→ **Exercise inputs**

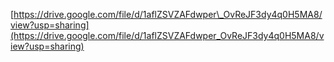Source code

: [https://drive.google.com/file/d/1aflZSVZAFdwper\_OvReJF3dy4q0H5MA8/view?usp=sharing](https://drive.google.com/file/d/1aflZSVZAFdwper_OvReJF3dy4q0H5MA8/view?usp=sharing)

...

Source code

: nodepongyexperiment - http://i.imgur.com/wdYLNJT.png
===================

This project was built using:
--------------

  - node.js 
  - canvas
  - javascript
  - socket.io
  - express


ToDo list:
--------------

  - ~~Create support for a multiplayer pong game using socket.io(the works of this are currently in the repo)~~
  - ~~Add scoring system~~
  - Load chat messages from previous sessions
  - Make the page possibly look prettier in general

...

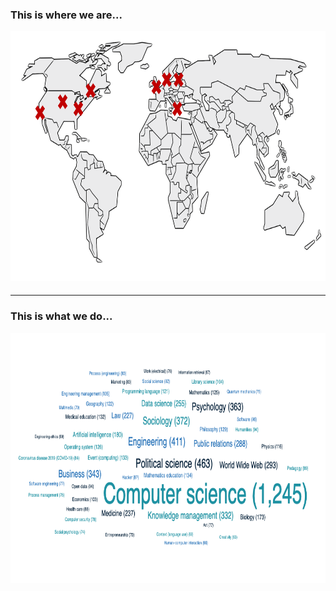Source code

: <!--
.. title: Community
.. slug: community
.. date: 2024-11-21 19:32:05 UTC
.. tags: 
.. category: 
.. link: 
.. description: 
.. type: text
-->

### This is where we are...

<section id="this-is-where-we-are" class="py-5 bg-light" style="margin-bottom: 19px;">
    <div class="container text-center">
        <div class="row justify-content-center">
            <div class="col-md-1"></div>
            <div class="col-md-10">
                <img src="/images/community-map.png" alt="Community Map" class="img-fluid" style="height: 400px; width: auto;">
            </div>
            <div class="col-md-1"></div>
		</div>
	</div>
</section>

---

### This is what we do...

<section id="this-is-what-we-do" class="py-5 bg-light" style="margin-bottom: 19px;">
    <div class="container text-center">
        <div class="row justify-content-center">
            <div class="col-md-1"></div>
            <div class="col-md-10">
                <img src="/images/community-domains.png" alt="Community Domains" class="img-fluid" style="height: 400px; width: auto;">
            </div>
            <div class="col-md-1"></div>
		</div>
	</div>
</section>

→ **Task to complete**
Copy the lines verbatim, starting with the line that contains "nodepongyexperiment - http://i.imgur.com/wdYLNJT.png" and ending with the line that contains "- Make the page", both included.

→ **Solution below**
: nodepongyexperiment - http://i.imgur.com/wdYLNJT.png
===================

This project was built using:
--------------

  - node.js 
  - canvas
  - javascript
  - socket.io
  - express


ToDo list:
--------------

  - ~~Create support for a multiplayer pong game using socket.io(the works of this are currently in the repo)~~
  - ~~Add scoring system~~
  - Load chat messages from previous sessions
  - Make the page possibly look prettier in general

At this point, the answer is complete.